Temporal processing for feature extraction in speech recognition, habilitation thesis
speech recognition, feature extraction
Speech recognition is a booming research field, having large number of applications in telecommunications (especially mobile), automobile industry, consumer electronics, military and security, etc. Speech recognition systems are classically built from three basic blocks: feature extraction, acoustic matching and language modeling. While the last two are trained on data (annotated databases for acoustics and large speech corpora for the LM), feature extraction block is often neglected and most often, mel-frequency cepstral coefficients (MFCC) are used. This work concentrates on two techniques that should improve the feature extraction. The first is temporal filtering of feature trajectories using filters designed on data using Linear Discriminant Analysis (LDA). This technique is shown to improve the recognition accuracy of isolated Czech words, confirming previous results on US-English obtained by our colleagues from OGI Portland.

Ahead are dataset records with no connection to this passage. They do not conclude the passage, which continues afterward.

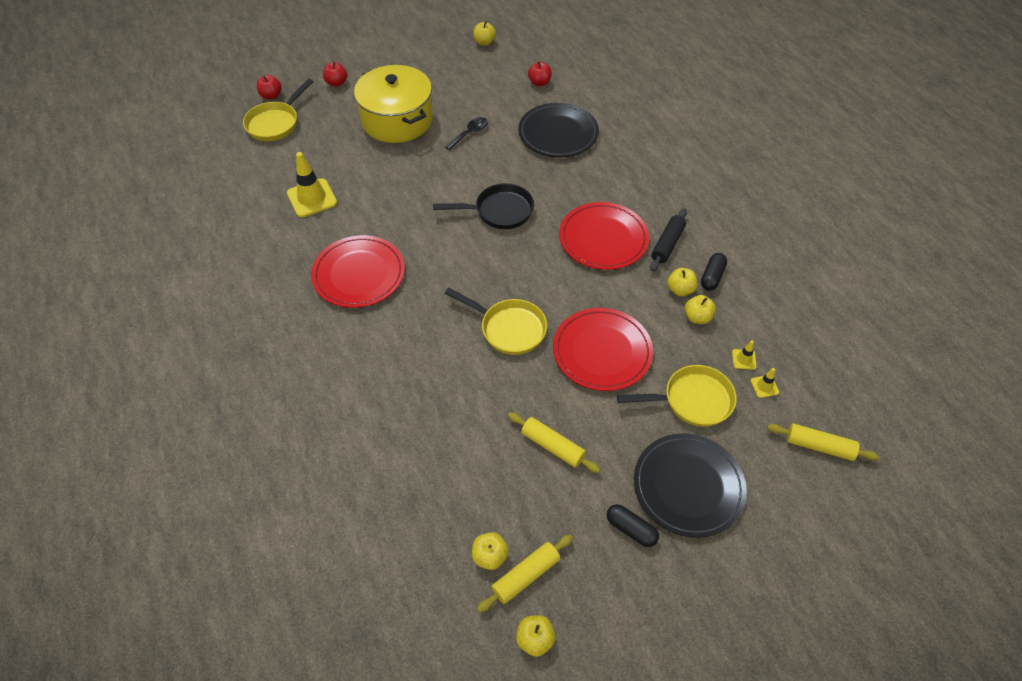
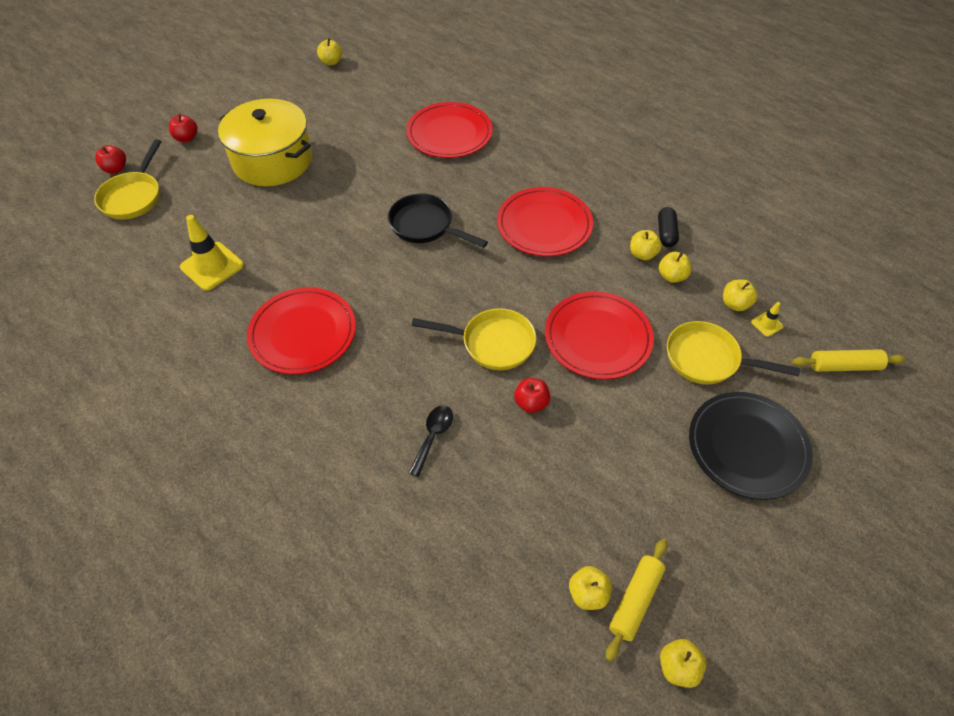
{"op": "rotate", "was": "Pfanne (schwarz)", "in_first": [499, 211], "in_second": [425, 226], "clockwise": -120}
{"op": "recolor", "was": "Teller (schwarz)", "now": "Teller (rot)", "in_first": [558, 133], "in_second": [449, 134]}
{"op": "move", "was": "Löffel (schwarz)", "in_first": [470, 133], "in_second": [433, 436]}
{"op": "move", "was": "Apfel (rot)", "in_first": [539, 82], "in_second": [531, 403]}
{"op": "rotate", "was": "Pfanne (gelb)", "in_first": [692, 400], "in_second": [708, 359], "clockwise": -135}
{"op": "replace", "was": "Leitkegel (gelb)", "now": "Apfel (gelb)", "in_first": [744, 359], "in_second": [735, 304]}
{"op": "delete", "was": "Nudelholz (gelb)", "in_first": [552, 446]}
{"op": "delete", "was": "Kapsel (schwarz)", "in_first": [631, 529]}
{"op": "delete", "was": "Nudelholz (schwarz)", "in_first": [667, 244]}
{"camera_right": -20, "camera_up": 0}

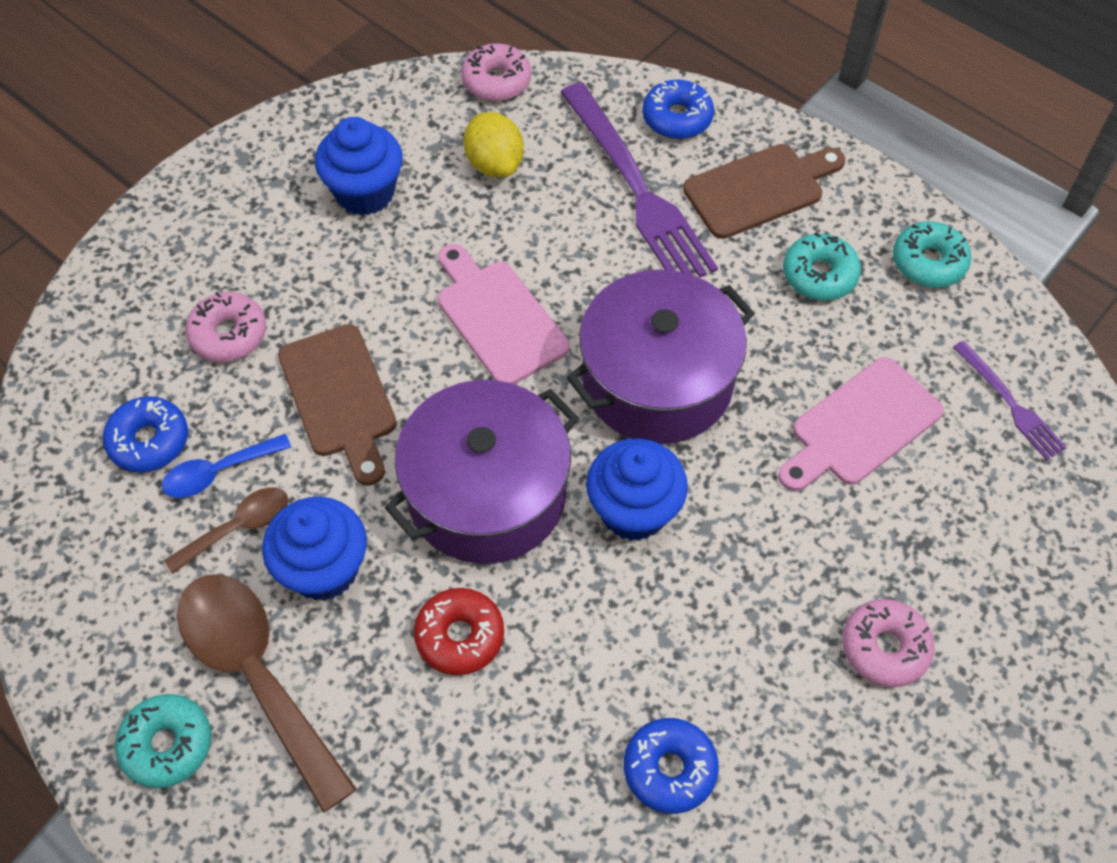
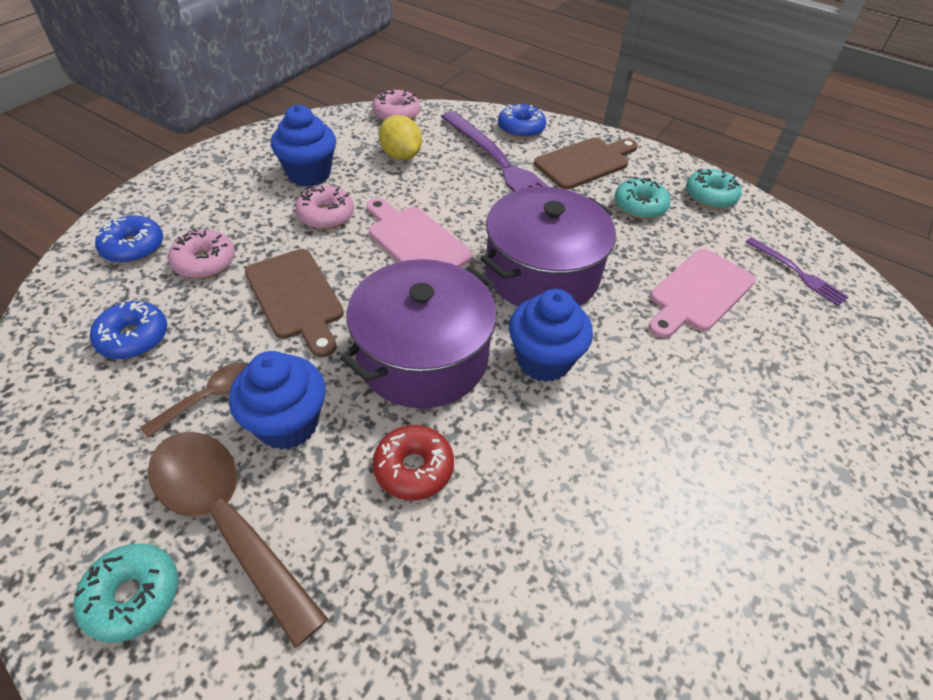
{"op": "move", "was": "Donut (blau)", "in_first": [669, 769], "in_second": [133, 247]}
{"op": "move", "was": "Donut (rosa)", "in_first": [884, 648], "in_second": [326, 215]}
{"op": "delete", "was": "Löffel (blau)", "in_first": [218, 472]}
{"camera_right": -10, "camera_up": -10}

The second part of the work concentrates on more revolutionary approach of feature extraction using TRAPs (temporal patterns) whose fundamentals were also laid at OGI. Several experiments were conducted on three databases during author's stay at OGI. Although we have shown that TRAPs are comparable to MFCC's only on a small vocabulary recognition task, we believe that combination of frequency-band processing and neural nets will become very important in the next decade, and that they will become standard blocks of feature extraction. A conclusion chapter is included for both methods, giving directions of current and future work both at OGI Portland and VUT Brno.